Di Alcesti e dell’equilibrio riuscito

Alcesti, nella 52esima edizione delle rappresentazioni classiche di Siracusa, è la tragedia da non perdere. Porta a compimento entrambi i risultati previsti da Euripide: la tragedia iniziale e il lieto fine. Aspetti apparentemente contrastanti, sapientemente accostati dall’autore che pongono non pochi problemi a quanti si cimentano nella riproposta.

Il regista, Cesare Lievi, alla sua prima esperienza in questa spettacolare cornice, centra l’obiettivo. Strategica la scelta di agire la bella scenografia, opera di Luigi Perego, che rappresenta la casa di Admeto, in un gioco riuscito di rimandi col proscenio, così da creare visivamente un effetto di flashback o contemporaneità estremamente efficaci per lo svolgersi della vicenda. Il pubblico è di continuo incuriosito e sollecitato a tenere desta l’attenzione, alla ricerca di dettagli e anticipazioni. Brava Galatea Ranzi nel ruolo di Alcesti, ben misurata nel suo oscillare tra una vita che declina ed una morte che si fa strada nel suo destino. Proprio questo equilibrio suggerisce di guardare oltre quella centralità femminile imposta dal titolo della tragedia, suggerendo piuttosto di vedere in profondità la vicenda escatologica di Admeto, corroso da un così dirompente dubbio di sé che lo riscatta dell’infamia di codardia. Per quanto neofita del genere, si rivela ottimo davvero Danilo Nigrelli nei panni di un Admeto dilaniato dal tentativo di mantenere un legame tra i suoi volti, il pubblico e il privato, l’intimo e l’ufficiale, la ragione e il sentimento. Unico suo breve cedimento, perdonabile, l’incipit del pathos con cui la tragedia vira nel dramma al momento della riconsegna di Alcesti dal mondo dell’Ade, recuperata da un Eracle, interpretato con disinvolta esperienza, dal bravo Stefano Santospago che non perde un accento nel pur impegnativo cambio di toni – dal tragico all’umoristico, dal drammatico al farsesco – previsto per la sua parte.

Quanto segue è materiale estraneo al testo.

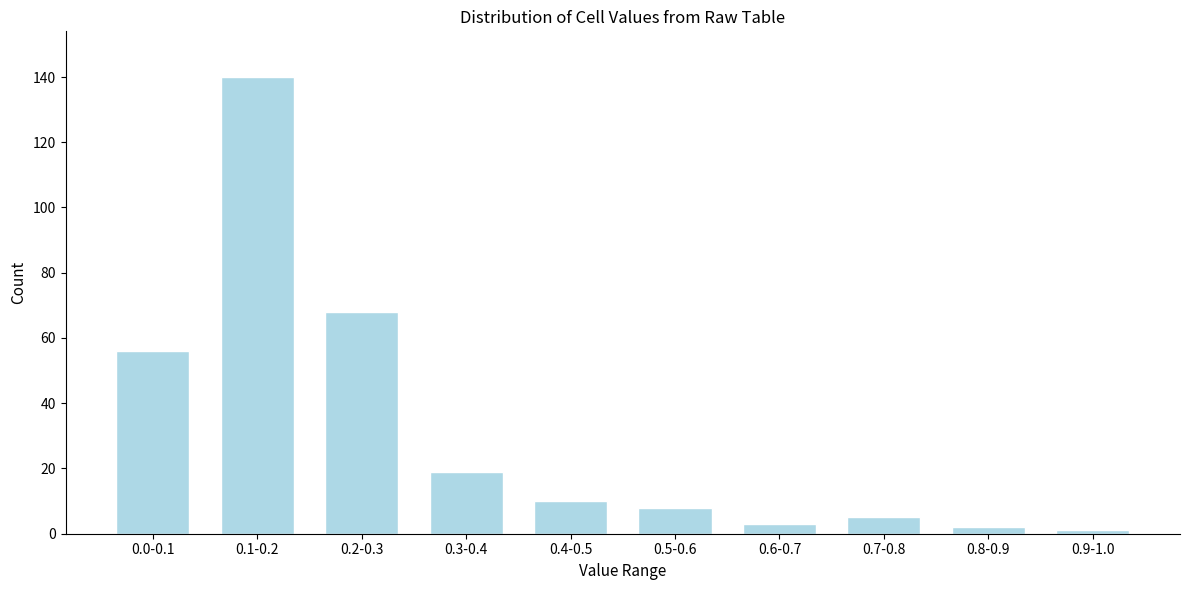

Reading right to left, extract all data points from this chart.

0.9-1.0=1	0.8-0.9=2	0.7-0.8=5	0.6-0.7=3	0.5-0.6=8	0.4-0.5=10	0.3-0.4=19	0.2-0.3=68	0.1-0.2=140	0.0-0.1=56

Ma quello che mi piace sottolineare è la maestria con cui la regia ha saputo ideare il coro maschile che in questo spettacolo ha una potenza come raramente mi è capitato di vedere. Potente, compatto, armonioso, intraprendente, delicato e commosso, questo gruppo di giovani ha eseguito coreografie e movimenti con forza elegante e precisione militare. Sempre presente, ha caratterizzato lo spazio e sottolineato il tempo dell’azione scenica, con un protagonismo discreto e sapiente che ha esaltato, quasi un humus sentimentale, le performance degli attori. Anche i costumi – pure questi del bravo Luigi Perego – hanno contribuito alla perfetta riuscita dello spettacolo, conferendo un misurato alone epico.